Dear Home-Ec 101,
I was looking on your site for information on the best (and hopefully most efficient) way to scrub floors. I found posts on your site about linoleum and mopping, but the only thing I found on scrubbing was a sentence saying that scrubbing floors required significantly more water. I have tile floors in my kitchen and bathroom and 3 young children. They are always dirty, and I have a baby who is crawling on them.
Thanks so much!
Tiled-In Toddler Town
When scrubbing tile, you want to avoid harsh cleaners. Acids usually won’t affect the tile, but they can damage the seal protecting the grout and if the grout is unsealed, they can damage the grout itself. Strongly alkaline cleaners (like bleach) can also damage the sealant.
Before starting, check to see if your grout is sealed. Don’t worry, there’s a very simple test for this. Just sprinkle a drop of water on the grout, if it beads, the grout is sealed and you are on easy street -well as easy as life with three young kids ever is. If the grout darkens where the water was applied, the grout needs to be sealed, pronto. Since it has to be cleaned first, I’ll address how to seal grout in a future post.
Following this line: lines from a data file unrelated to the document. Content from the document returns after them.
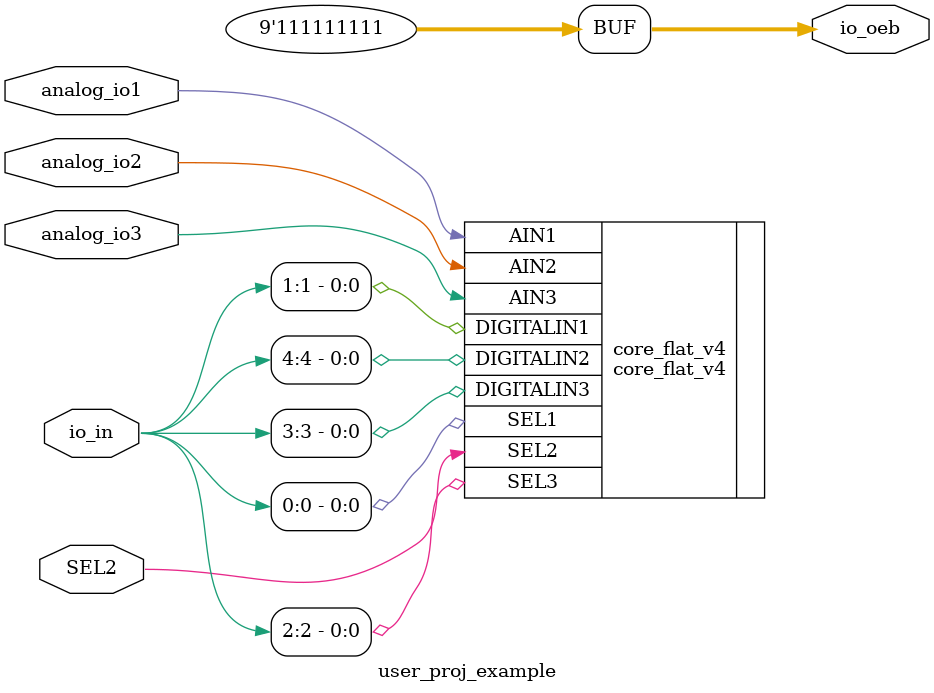
<source format=v>
`default_nettype none
module user_proj_example (
`ifdef USE_POWER_PINS
    inout vdda1,
    inout vssa1,
    inout vccd1,	// User area 1 1.8V supply  
    inout vssd1,	// User area 1 digital ground  
`endif  
    output wire [8:0] io_oeb,
    input  [4:0] io_in,
    input  SEL2,
    inout   analog_io1,
    inout   analog_io2,
    inout analog_io3
    
    
);

assign io_oeb=9'b111111111;
core_flat_v4 core_flat_v4(
`ifdef USE_POWER_PINS
    .vdda1(vdda1),
    .vssa1(vssa1),
    .vccd1(vccd1),	// User area 1 1.8V power
    .vssd1(vssd1),	// User area 1 digital ground
`endif
    .SEL1(io_in[0]),
    .DIGITALIN1(io_in[1]),
    .SEL3(io_in[2]),
    .DIGITALIN3(io_in[3]),
    .SEL2(SEL2),
    .DIGITALIN2(io_in[4]),
    .AIN1(analog_io1),
    .AIN2(analog_io2),
    .AIN3(analog_io3)
    );  
endmodule
`default_nettype wire
</source>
You should NOT need to scrub your flooring often. This should only happen a couple of times a year at most or if you’ve slacked for a while and the dirt has had a chance to get comfortable with help from sticky friends like hair spray or spilled food. I have a steam cleaner I use for routine cleaning.
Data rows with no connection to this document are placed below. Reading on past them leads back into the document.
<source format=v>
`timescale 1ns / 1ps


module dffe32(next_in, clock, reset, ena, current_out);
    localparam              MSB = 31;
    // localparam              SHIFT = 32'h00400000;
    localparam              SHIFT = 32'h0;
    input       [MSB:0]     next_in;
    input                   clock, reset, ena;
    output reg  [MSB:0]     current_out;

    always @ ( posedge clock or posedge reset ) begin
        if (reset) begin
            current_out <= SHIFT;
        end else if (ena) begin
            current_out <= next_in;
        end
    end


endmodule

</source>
Before starting, sweep or vacuum the room thoroughly. You’ll save a lot of work getting rid of the loose dirt, first.
To scrub a tile floor, you’ll need:
- at least one bucket -I like having a second for rinse water, or I just use the sink or tub in a small bathroom
- mild detergent, preferably pH neutral, but something like the plain original Dawn dish soap will do
- warm water
- a scrub brush
- several old towels
- two rags
- something to kneel on, unless you truly hate your knees and have no plans to wear shorts or skirts in the next week or so
Fill your bucket with warm water, add just a squirt or two of detergent. You don’t want it sudsy, when you are scrubbing, you’re mostly relying on physical energy to remove dirt rather than chemical. (We’ve talked about these mechanisms in the past, in relation to laundry).
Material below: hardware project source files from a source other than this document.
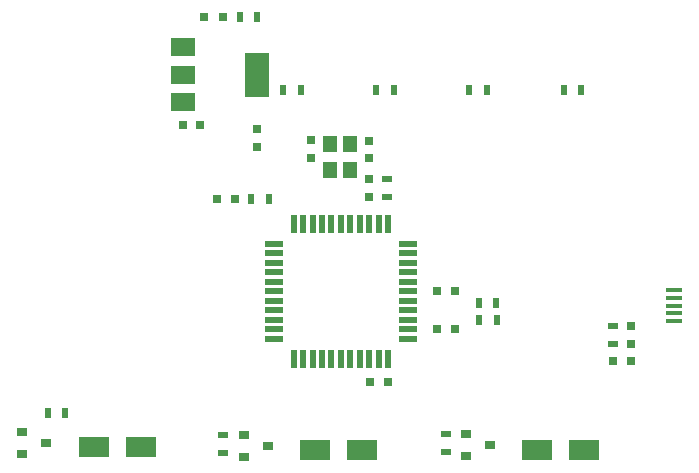
<source format=gtp>
G04 #@! TF.FileFunction,Paste,Top*
%FSLAX46Y46*%
G04 Gerber Fmt 4.6, Leading zero omitted, Abs format (unit mm)*
G04 Created by KiCad (PCBNEW 4.0.6) date 04/22/17 16:33:41*
%MOMM*%
%LPD*%
G01*
G04 APERTURE LIST*
%ADD10C,0.100000*%
%ADD11R,0.750000X0.800000*%
%ADD12R,0.800000X0.750000*%
%ADD13R,0.800000X0.800000*%
%ADD14R,1.350000X0.400000*%
%ADD15R,0.900000X0.500000*%
%ADD16R,0.500000X0.900000*%
%ADD17R,2.500000X1.800000*%
%ADD18R,0.900000X0.800000*%
%ADD19R,2.000000X3.800000*%
%ADD20R,2.000000X1.500000*%
%ADD21R,1.500000X0.550000*%
%ADD22R,0.550000X1.500000*%
%ADD23R,1.200000X1.400000*%
G04 APERTURE END LIST*
D10*
D11*
X180975000Y-89166000D03*
X180975000Y-90666000D03*
D12*
X143014000Y-72136000D03*
X144514000Y-72136000D03*
D11*
X149326600Y-72478200D03*
X149326600Y-73978200D03*
D12*
X164540500Y-89408000D03*
X166040500Y-89408000D03*
D11*
X158813500Y-78232000D03*
X158813500Y-76732000D03*
D12*
X164540500Y-86233000D03*
X166040500Y-86233000D03*
D11*
X153860500Y-74918000D03*
X153860500Y-73418000D03*
X158813500Y-73469500D03*
X158813500Y-74969500D03*
D12*
X158889000Y-93916500D03*
X160389000Y-93916500D03*
D13*
X179413000Y-92125800D03*
X181013000Y-92125800D03*
X146405500Y-62992000D03*
X144805500Y-62992000D03*
X147485000Y-78422500D03*
X145885000Y-78422500D03*
D14*
X184641500Y-88739500D03*
X184641500Y-88089500D03*
X184641500Y-87439500D03*
X184641500Y-86789500D03*
X184641500Y-86139500D03*
D15*
X179451000Y-90666000D03*
X179451000Y-89166000D03*
X160337500Y-78220000D03*
X160337500Y-76720000D03*
D16*
X149340000Y-62992000D03*
X147840000Y-62992000D03*
X168084500Y-87185500D03*
X169584500Y-87185500D03*
X168096500Y-88646000D03*
X169596500Y-88646000D03*
X148792500Y-78422500D03*
X150292500Y-78422500D03*
X131584000Y-96520000D03*
X133084000Y-96520000D03*
D15*
X146431000Y-98385500D03*
X146431000Y-99885500D03*
X165354000Y-98310000D03*
X165354000Y-99810000D03*
D17*
X139509000Y-99377500D03*
X135509000Y-99377500D03*
X158210000Y-99631500D03*
X154210000Y-99631500D03*
X177006000Y-99631500D03*
X173006000Y-99631500D03*
D18*
X129413000Y-98112500D03*
X129413000Y-100012500D03*
X131413000Y-99062500D03*
X148209000Y-98366500D03*
X148209000Y-100266500D03*
X150209000Y-99316500D03*
X167021000Y-98300500D03*
X167021000Y-100200500D03*
X169021000Y-99250500D03*
D16*
X175272000Y-69176900D03*
X176772000Y-69176900D03*
X167271000Y-69176900D03*
X168771000Y-69176900D03*
X159397000Y-69176900D03*
X160897000Y-69176900D03*
X151523000Y-69176900D03*
X153023000Y-69176900D03*
D19*
X149327000Y-67881500D03*
D20*
X143027000Y-67881500D03*
X143027000Y-70181500D03*
X143027000Y-65581500D03*
D21*
X162115500Y-90233000D03*
X162115500Y-89433000D03*
X162115500Y-88633000D03*
X162115500Y-87833000D03*
X162115500Y-87033000D03*
X162115500Y-86233000D03*
X162115500Y-85433000D03*
X162115500Y-84633000D03*
X162115500Y-83833000D03*
X162115500Y-83033000D03*
X162115500Y-82233000D03*
D22*
X160415500Y-80533000D03*
X159615500Y-80533000D03*
X158815500Y-80533000D03*
X158015500Y-80533000D03*
X157215500Y-80533000D03*
X156415500Y-80533000D03*
X155615500Y-80533000D03*
X154815500Y-80533000D03*
X154015500Y-80533000D03*
X153215500Y-80533000D03*
X152415500Y-80533000D03*
D21*
X150715500Y-82233000D03*
X150715500Y-83033000D03*
X150715500Y-83833000D03*
X150715500Y-84633000D03*
X150715500Y-85433000D03*
X150715500Y-86233000D03*
X150715500Y-87033000D03*
X150715500Y-87833000D03*
X150715500Y-88633000D03*
X150715500Y-89433000D03*
X150715500Y-90233000D03*
D22*
X152415500Y-91933000D03*
X153215500Y-91933000D03*
X154015500Y-91933000D03*
X154815500Y-91933000D03*
X155615500Y-91933000D03*
X156415500Y-91933000D03*
X157215500Y-91933000D03*
X158015500Y-91933000D03*
X158815500Y-91933000D03*
X159615500Y-91933000D03*
X160415500Y-91933000D03*
D23*
X155462500Y-73787000D03*
X155462500Y-75987000D03*
X157162500Y-75987000D03*
X157162500Y-73787000D03*
M02*

</source>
Dip one of your rags in the bucket and wring it well, this is to address smudges on the baseboard and everything else you notice while on your hands and knees (it’s amazing what a different perspective can reveal sometimes). Keep this in easy reach.
Mentally divide the room into smallish squares, no more than a couple of feet across. Dip your brush into the soapy water and gently scrub in circular motions, be sure to try to pull dirt away from the corners rather than pushing into them. Rinse your brush often to prevent just transferring dirt from one area to another. The bristles of the scrub brush sweep up and trap the dirt which is then rinsed away. (This is why I have a separate bucket for rinse water, you don’t want to just keep dipping your scrub brush back into dirty water and potentially picking up the same dirt to reapply it to the floor)
Wet your other rag with plain water and squeeze to remove most of the water. Use this to wipe / rinse your finished square. Wipe up any excess water with one of your old towels and move on to your next area. Don’t skip the rinsing step, soap can leave a sticky film behind that attracts dirt. Your freshly scrubbed floor will look dirty even faster with that invisible accessory.
Keep moving from one section to another. Usually, I work from one corner toward the door, but I have an exception for the bathrooms because I have boys. When it comes to the bathroom, I always save around the toilet for last, as the idea of spreading even very dilute urine around skeeves me out a bit.
Remember that while your tile floor shouldn’t be damaged by water that your baseboards and cabinetry may not be as durable. Work quickly along the baseboards to prevent water from damaging the wood or cabinetry and wipe up any excess water quickly.
It’s not rocket science, but it is work. Again, this is not how you should clean your flooring on a weekly basis, scrubbing should be reserved only for very deep cleaning as scrub brushes themselves can damage the sealant protecting your grout.